General Joop explains to Reinout that all options are nevertheless still open. 


An impressive Continental battle line faces some remarkably tenacious Indians and marksmen who held on to their ground despite being completely exposed and in the open. Shaken, but never stirred!







The British center comes to grips with their American counterparts. The British gun in the middle does its bloody work. The militia melts away...


It makes you proud to be British! 



The American side starts exchanging increasingly worried looks. Poor's Brigade starts looking poorer by the minute...


Heated debating. General Arvid has even lost his tie, most likely carried away by a stray bullet....
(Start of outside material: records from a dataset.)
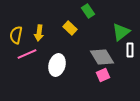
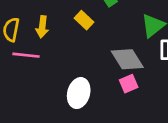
pink line: (27, 54) -> (26, 55), turned 30
white ellipse: (57, 65) -> (79, 93), moved

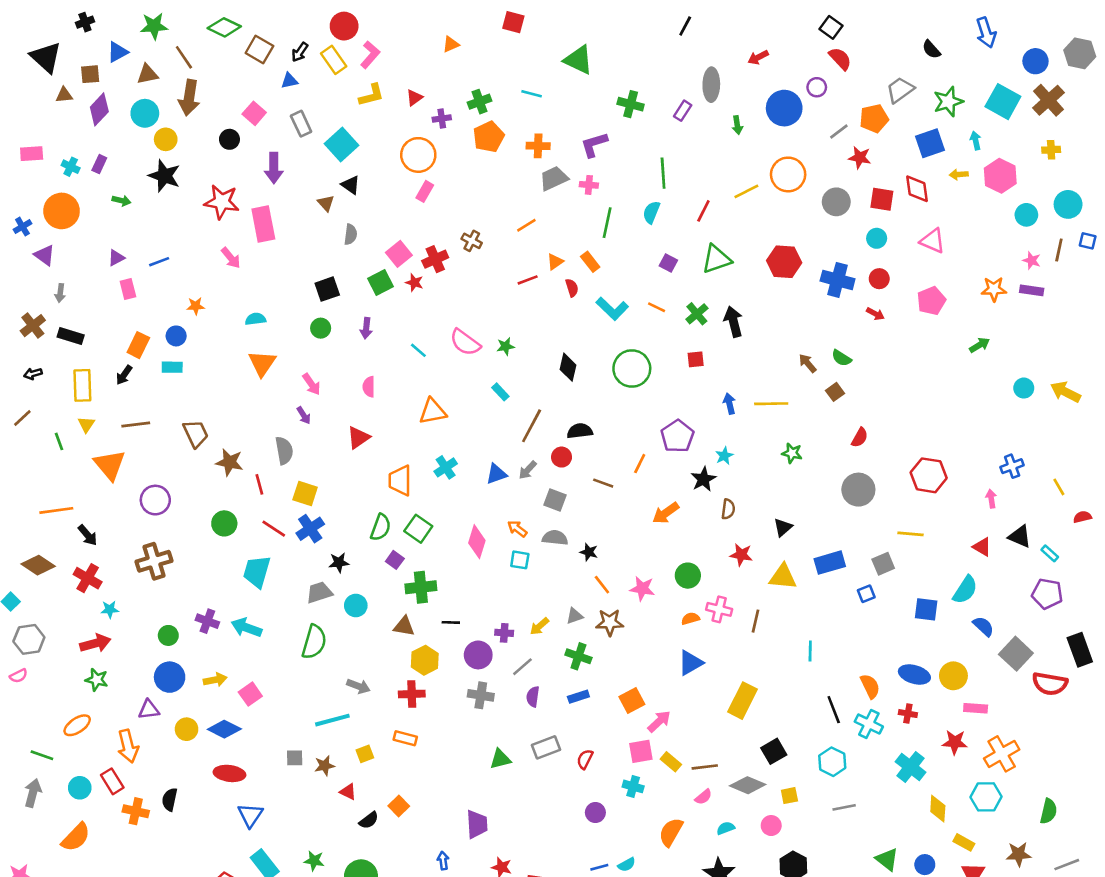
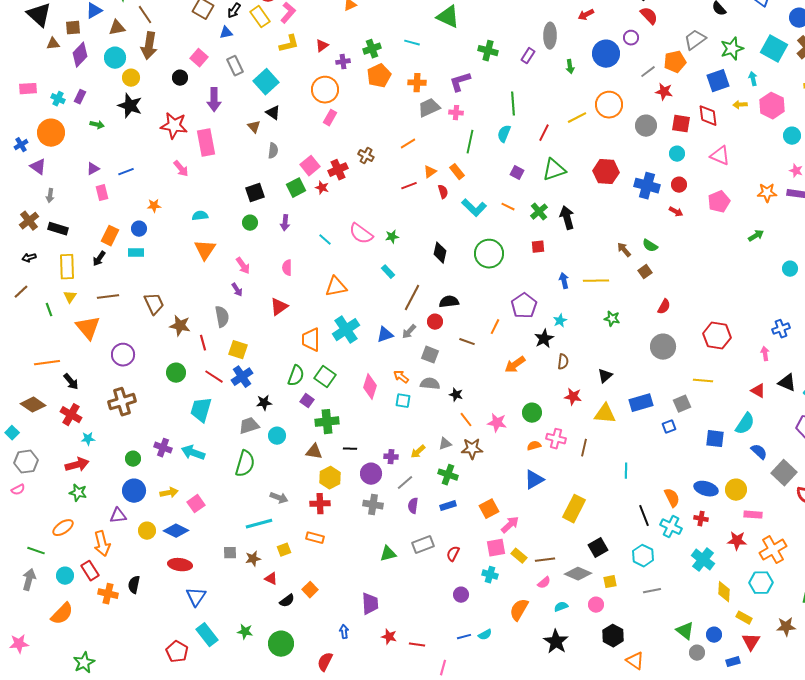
cyan cross: (446, 467) -> (346, 330), size x1.5

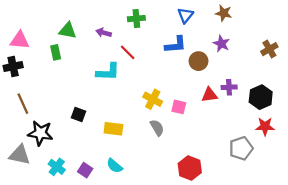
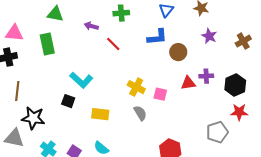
green triangle: (68, 31) -> (55, 14), moved
purple star: (221, 44) -> (209, 36), moved
green rectangle: (56, 52) -> (47, 44), size x1.5
cyan L-shape: (108, 72) -> (81, 80), moved, turned 40
brown line: (23, 104) -> (17, 91), turned 30

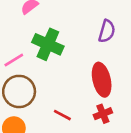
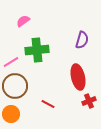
green cross: (48, 44) -> (37, 50), turned -30
red cross: (103, 114) -> (89, 101), moved

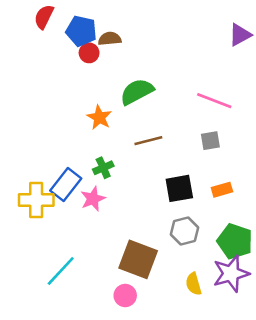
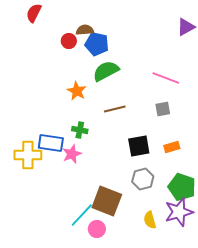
blue pentagon: (81, 31) -> (97, 44), moved
green cross: (103, 168) -> (80, 130), turned 35
blue rectangle: (66, 185) -> (51, 143), turned 60
cyan line: (61, 271) -> (82, 215), moved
Here the British grenadiers, having brushed away the first American units with cold steel and some hot charging prepare to deal the final blow to the American center. Poor's brigade crumbles completely, leaving Morgan's handful to defend the farm with the help of Learned's wandering Brigade. 

And then came The End....



Just as General Rene Learned's troops have finally rallied (after about 8 missed command rolls and at least one blunder) and advance on the British left Von Riedesel arrives in his rear and shatters his brigade with deadly Hessian musketry! This seals the fate of the American army. Liberty may yet be a little further away than anticipated. Who likes tea that much anyway....?


General Burgoyne ponders his latest victory with soothing thoughts of brandy and that fox hunt he has promised himself.

The afternoon was suitably concluded with dinner and Christy's incomparable chili and bread pudding; more than enough for everyone! 

Many many thanks to Jasper who made the location possible, Christy for photos, inviting us all for dinner and your charming company and everyone for their impeccable sportsmanlike behaviour and good spirit, all of which made this a completely succesful day! And to Jack the Labrador for not eating one single soldier!